Kinds of power yachts
After the decade 1840–50, in which steam began to replace sail power in public boats, the steam engine, and later the internal-combustion engine, were increasingly used in leisure craft. Sizeable power yachts were developed to a high element, and long-distance cruising became a favoured pastime of the affluent. The earliest power yachts were paddle-wheel boats; these then made way to those powered by the completely submerged screw or propeller type of propulsion. Like naval and merchant yachts, auxiliaries with both sail and power were the yacht fashion for several years. By the later half of the 20th century, several yachts were still auxiliaries, but the larger part were exclusively power yachts that had gasoline or diesel engines.
In the last decade of the 19th century there was a rise in the design of more sizeable steam yachts. In particular of these was the Mayflower (1897) of 2,690 tons, with triple-expansion engines, twin screws, and a compartmented iron hull, and was sailed by a crew of at least 150. The Mayflower, bought by the United States Navy in 1898, was the official yacht of the president of the United States until 1929 and saw active service during World War II.

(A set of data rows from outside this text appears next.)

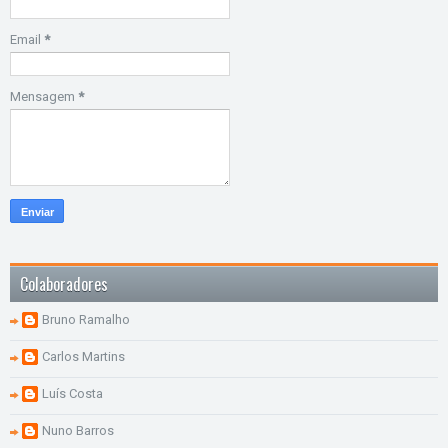
Email
*
Mensagem
*
Colaboradores
Bruno Ramalho
Carlos Martins
Luís Costa
Nuno Barros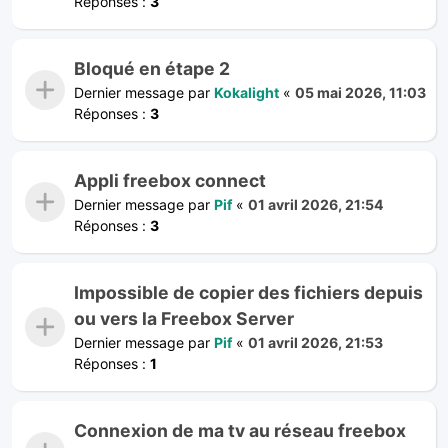
Réponses :
3
Bloqué en étape 2
Dernier message par
Kokalight
«
05 mai 2026, 11:03
Réponses :
3
Appli freebox connect
Dernier message par
Pif
«
01 avril 2026, 21:54
Réponses :
3
Impossible de copier des fichiers depuis
ou vers la Freebox Server
Dernier message par
Pif
«
01 avril 2026, 21:53
Réponses :
1
Connexion de ma tv au réseau freebox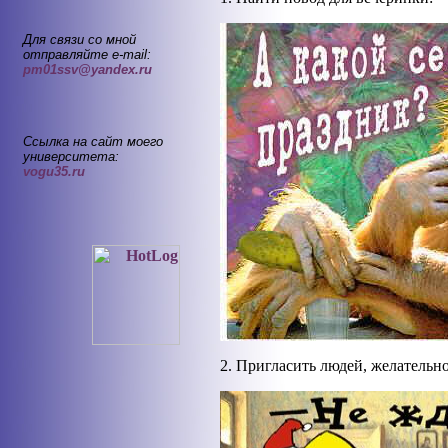
Для связи со мной
отправляйте e-mail:
pm01ssv@yandex.ru
Ссылка на сайт моего
университета:
vogu35.ru
2. Пригласить людей, желательн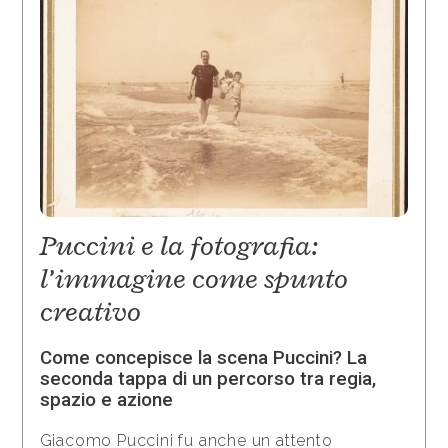
Puccini e la fotografia:
l’immagine come spunto
creativo
Come concepisce la scena Puccini? La
seconda tappa di un percorso tra regia,
spazio e azione
Giacomo Puccini fu anche un attento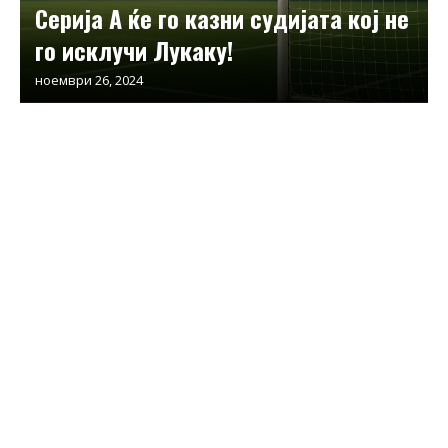
Серија А ќе го казни судијата кој не
го исклучи Лукаку!
ноември 26, 2024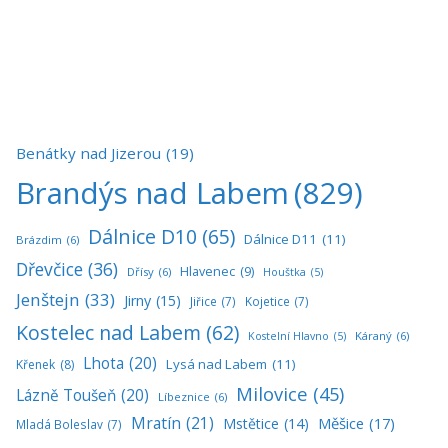
Benátky nad Jizerou
(19)
Brandýs nad Labem
(829)
Dálnice D10
(65)
Dálnice D11
(11)
Brázdim
(6)
Dřevčice
(36)
Hlavenec
(9)
Dřísy
(6)
Houštka
(5)
Jenštejn
(33)
Jirny
(15)
Jiřice
(7)
Kojetice
(7)
Kostelec nad Labem
(62)
Káraný
(6)
Kostelní Hlavno
(5)
Lhota
(20)
Lysá nad Labem
(11)
Křenek
(8)
Milovice
(45)
Lázně Toušeň
(20)
Líbeznice
(6)
Mratín
(21)
Měšice
(17)
Mstětice
(14)
Mladá Boleslav
(7)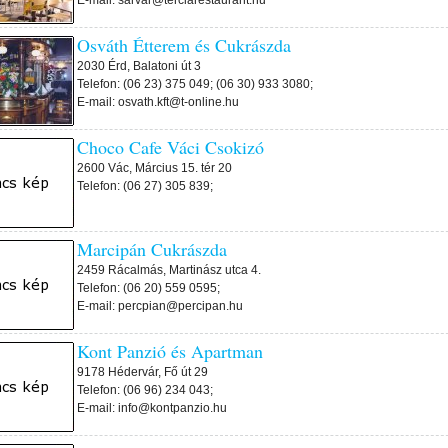
Osváth Étterem és Cukrászda
2030 Érd, Balatoni út 3
Telefon: (06 23) 375 049; (06 30) 933 3080;
E-mail: osvath.kft@t-online.hu
Choco Cafe Váci Csokizó
2600 Vác, Március 15. tér 20
Telefon: (06 27) 305 839;
Marcipán Cukrászda
2459 Rácalmás, Martinász utca 4.
Telefon: (06 20) 559 0595;
E-mail: percpian@percipan.hu
Kont Panzió és Apartman
9178 Hédervár, Fő út 29
Telefon: (06 96) 234 043;
E-mail: info@kontpanzio.hu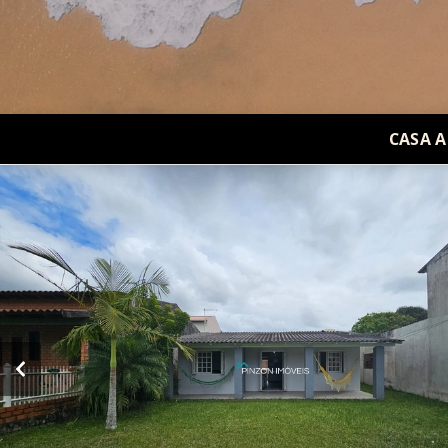
CASA A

As more sizeable and more reliable internal-combustion engines were produced, many large yachts were using them for power. The development of the diesel engine, with heavy oil for fuel, progressed for World War I. During the decade after that, bigger power-yacht creation grew, reaching a climax in the Orion (1930) at 3,097 tons. During that time the best auxiliary yacht manufactured was the four-masted, steel, barque-rigged Sea Cloud (1931) of 2,323 tons.
The manufacture of bigger power craft fell away from 1932, and the style from then was toward smaller, less costly boats. Following World War II, a lot of small naval boats were sold to private owners for conversion to yachts. By the late 20th century, yachting is a globally popular sport enjoyed by thousands of yachtsmen who are actually manning and keeping their own small recreational boats. The amount of yachts and owners increased steadily, not only in the traditional areas on the seacoasts but also on inland waterways and lakes.